◆ Description of the task
The finished copy should match every record exactly and contain no pictures.
+===+
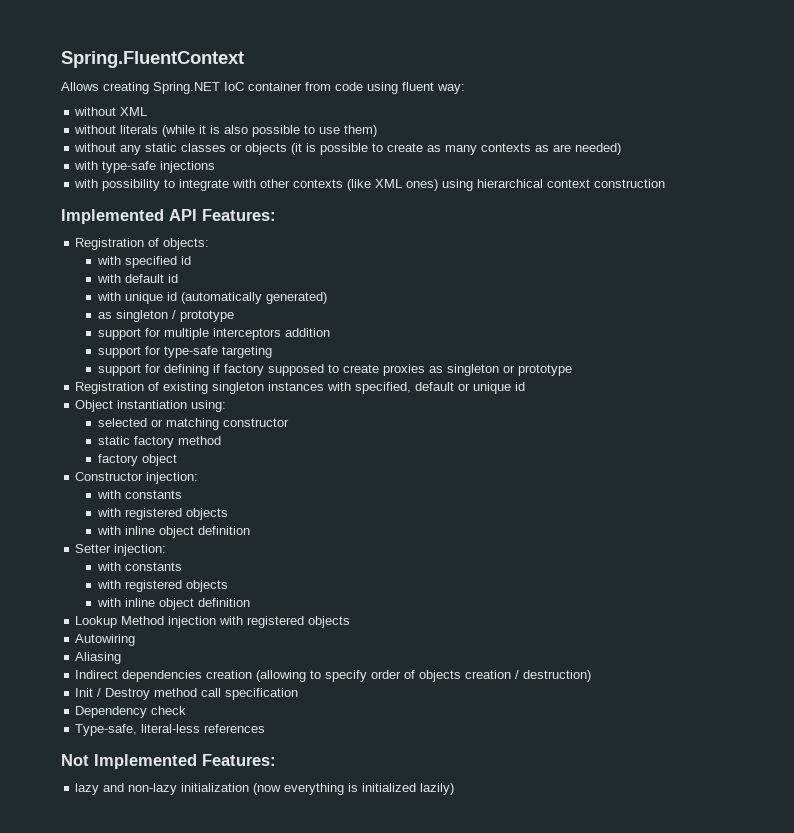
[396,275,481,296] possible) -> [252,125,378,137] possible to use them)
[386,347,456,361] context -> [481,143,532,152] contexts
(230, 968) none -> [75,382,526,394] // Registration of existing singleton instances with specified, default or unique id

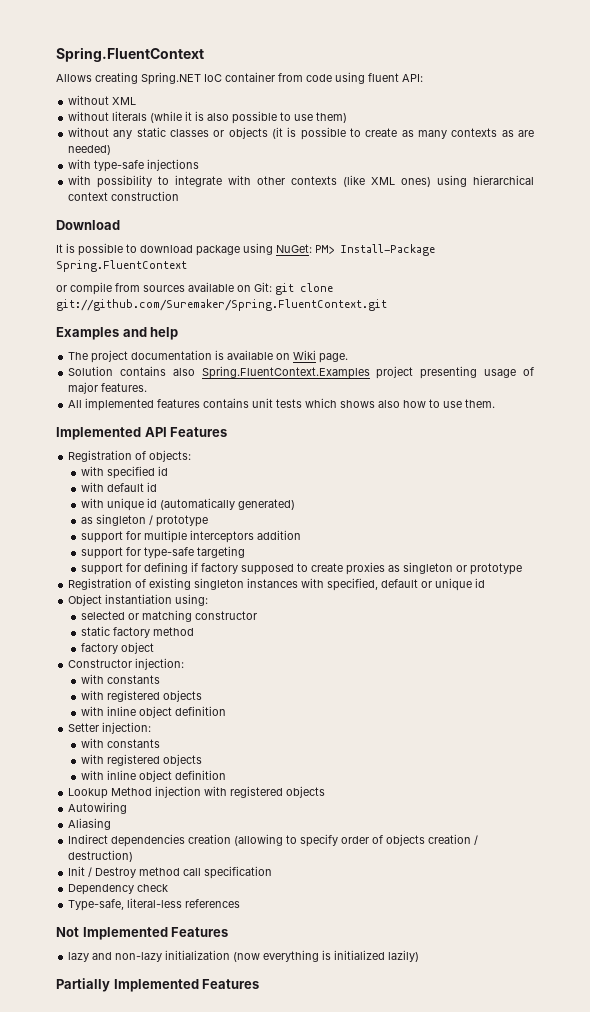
[437,84,465,94] way: -> [402,74,423,82] API:
(666, 183) none -> [56,220,120,230] [56,243,435,256] [56,260,187,272] [56,282,333,295] [56,299,387,311] [56,327,179,340] [68,350,349,363] [68,366,534,379] [68,382,148,394] [68,398,496,411] // Download // It is possible to download package using NuGet: PM> Install-Package Spring.FluentContext // or compile from sources available on Git: git clone git://github.com/Suremaker/Spring.FluentContext.git // Examples and help // The project documentation is available on Wiki page. // Solution contains also Spring.FluentContext.Examples project presenting usage of major features. // All implemented features contains unit tests which shows also how to use them.
[202,209,276,221] Features: -> [170,427,228,437] Features
[202,754,276,766] Features: -> [171,927,229,937] Features
(455, 789) none -> [56,978,260,992] // Partially Implemented Features

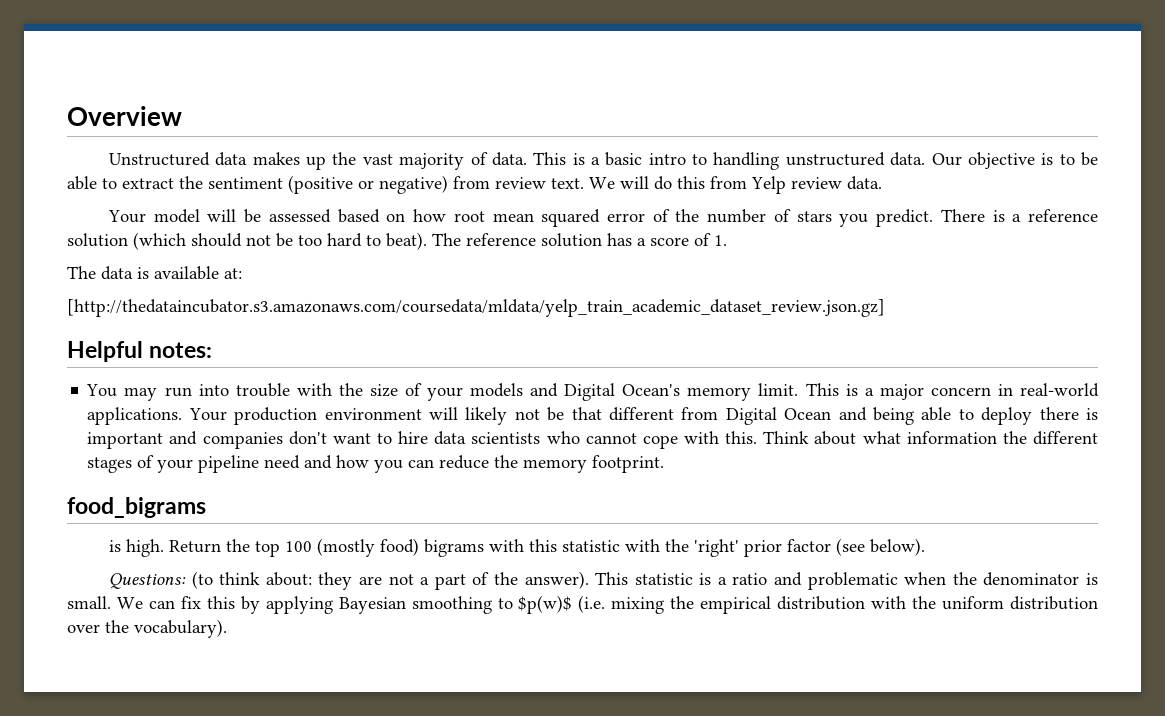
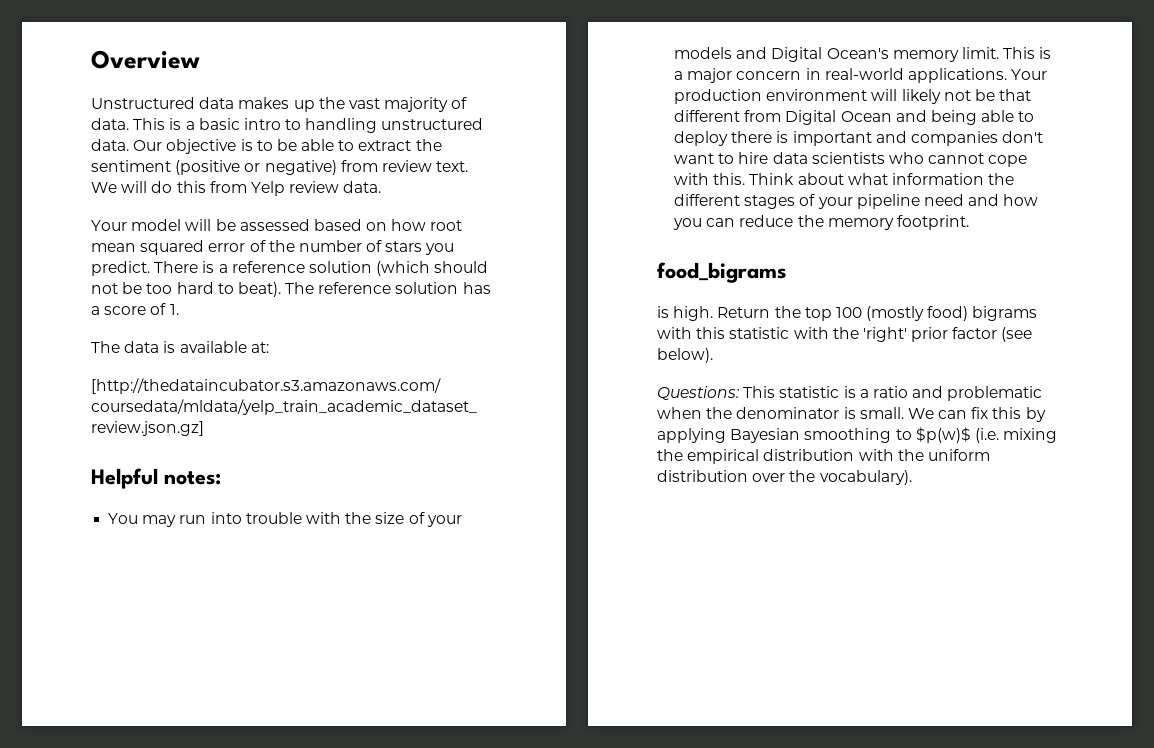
[191,571,589,590] (to think about: they are not a part of the answer). -> (740, 393) none

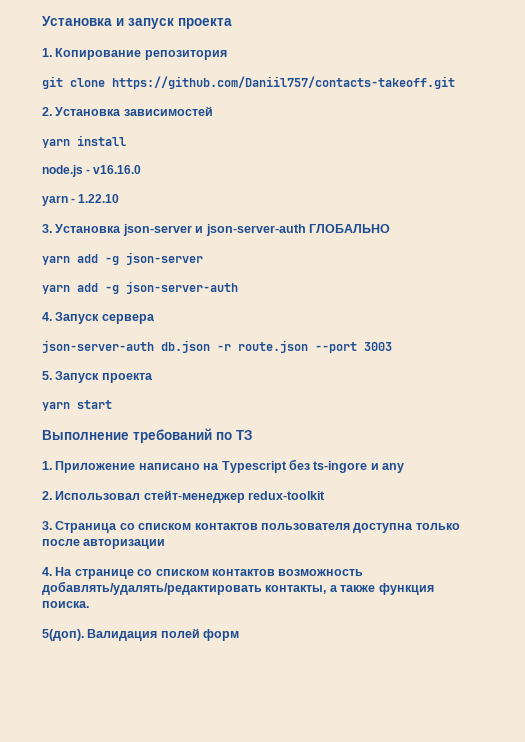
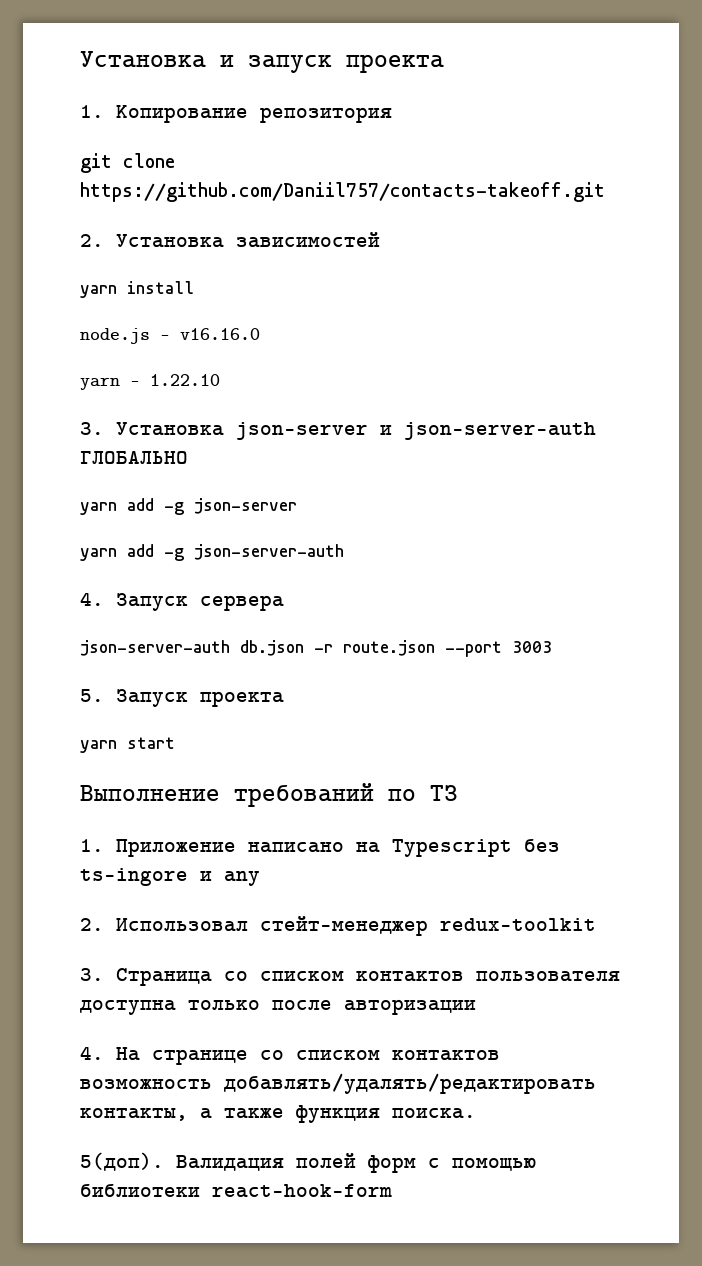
(240, 635) none -> [428,1157,536,1171] [80,1184,392,1198] с помощью библиотеки react-hook-form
+===+
◆ Solution to the exercise
[396,275,481,296] possible) -> [252,125,378,137] possible to use them)
[386,347,456,361] context -> [481,143,532,152] contexts
(230, 968) none -> [75,382,526,394] // Registration of existing singleton instances with specified, default or unique id

[437,84,465,94] way: -> [402,74,423,82] API:
(666, 183) none -> [56,220,120,230] [56,243,435,256] [56,260,187,272] [56,282,333,295] [56,299,387,311] [56,327,179,340] [68,350,349,363] [68,366,534,379] [68,382,148,394] [68,398,496,411] // Download // It is possible to download package using NuGet: PM> Install-Package Spring.FluentContext // or compile from sources available on Git: git clone git://github.com/Suremaker/Spring.FluentContext.git // Examples and help // The project documentation is available on Wiki page. // Solution contains also Spring.FluentContext.Examples project presenting usage of major features. // All implemented features contains unit tests which shows also how to use them.
[202,209,276,221] Features: -> [170,427,228,437] Features
[202,754,276,766] Features: -> [171,927,229,937] Features
(455, 789) none -> [56,978,260,992] // Partially Implemented Features

[191,571,589,590] (to think about: they are not a part of the answer). -> (740, 393) none

(240, 635) none -> [428,1157,536,1171] [80,1184,392,1198] с помощью библиотеки react-hook-form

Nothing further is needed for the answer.